Let's Not Lose the Greatest College Football Coaches of All Time
I very much want to write a book, the reason being is that we have lost some of the greatest coaches who have ever lived, particularly in the Southeastern Conference.
Gone are such luminaries as Bear Bryant, Shug Jordan, Johnny Vaught, General Neyland, and Wally Butts. Aging quickly are Vince Dooley, Frank Broyles, Johnny Majors, Pat Dye, and Gene Stallings.
The night before a recent Georgia-Auburn war, I was able to sit and listen to coach Tommy Tubberville reminiscence about a wild and insane game Auburn had played several years earlier at Mississippi State while Jackie Sherrill was the head coach. I could only hear bits and pieces, but from the reaction of the close friends surrounding him, it would seem that it could only be told on cable TV late after the family hour. It must have been rip-roaring!

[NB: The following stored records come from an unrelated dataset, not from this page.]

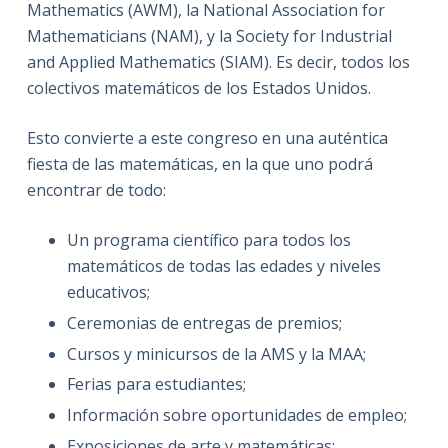
Mathematics (AWM), la National Association for
Mathematicians (NAM), y la Society for Industrial
and Applied Mathematics (SIAM). Es decir, todos los
colectivos matemáticos de los Estados Unidos.
Esto convierte a este congreso en una auténtica
fiesta de las matemáticas, en la que uno podrá
encontrar de todo:
Un programa científico para todos los
matemáticos de todas las edades y niveles
educativos;
Ceremonias de entregas de premios;
Cursos y minicursos de la AMS y la MAA;
Ferias para estudiantes;
Información sobre oportunidades de empleo;
Exposiciones de arte y matemáticas;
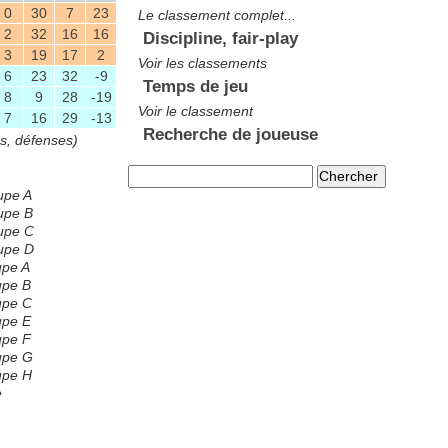
0
30
7
23
Le classement complet...
2
32
16
16
Discipline, fair-play
3
19
17
2
Voir les classements
6
23
32
-9
Temps de jeu
8
9
28
-19
Voir le classement
7
16
29
-13
Recherche de joueuse
es, défenses)
upe A
upe B
upe C
upe D
upe A
upe B
upe C
upe E
upe F
upe G
upe H
e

Don't you think that Dooley and that whole crowd of retired geniuses could tell some stories about old-time SEC football Hall of Fame coaches that would make your jaw drop to the floor? They all coached with or against Bryant, Jordan, Vaught, etc. What delicious inside tales they must have that have never been revealed.
Did Jordan really tell the War Eagle booster club that the night before they named the stadium for him?
Did the crooked sportswriter Furman Bisher really get an "in-house" visit late one rainy night from Wally Butts and Bear Bryant when he wrongly accused them of fixing the 1963 Georgia-Alabama game?
And what did Johnny Vaught tell his married players that caused such a furor?
These are all things that may never be answered if we don't ask them quickly. The original legends are gone.
There is still a connection, but these secret stories won't last forever.